### Your instructions
Reproduce each line of the entries below without any change.

────────

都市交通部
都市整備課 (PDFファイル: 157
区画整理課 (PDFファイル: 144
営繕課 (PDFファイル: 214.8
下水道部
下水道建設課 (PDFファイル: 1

────────

### Answer space
都市交通部
都市整備課 (PDFファイル: 157
区画整理課 (PDFファイル: 144
営繕課 (PDFファイル: 214.8
下水道部
下水道建設課 (PDFファイル: 1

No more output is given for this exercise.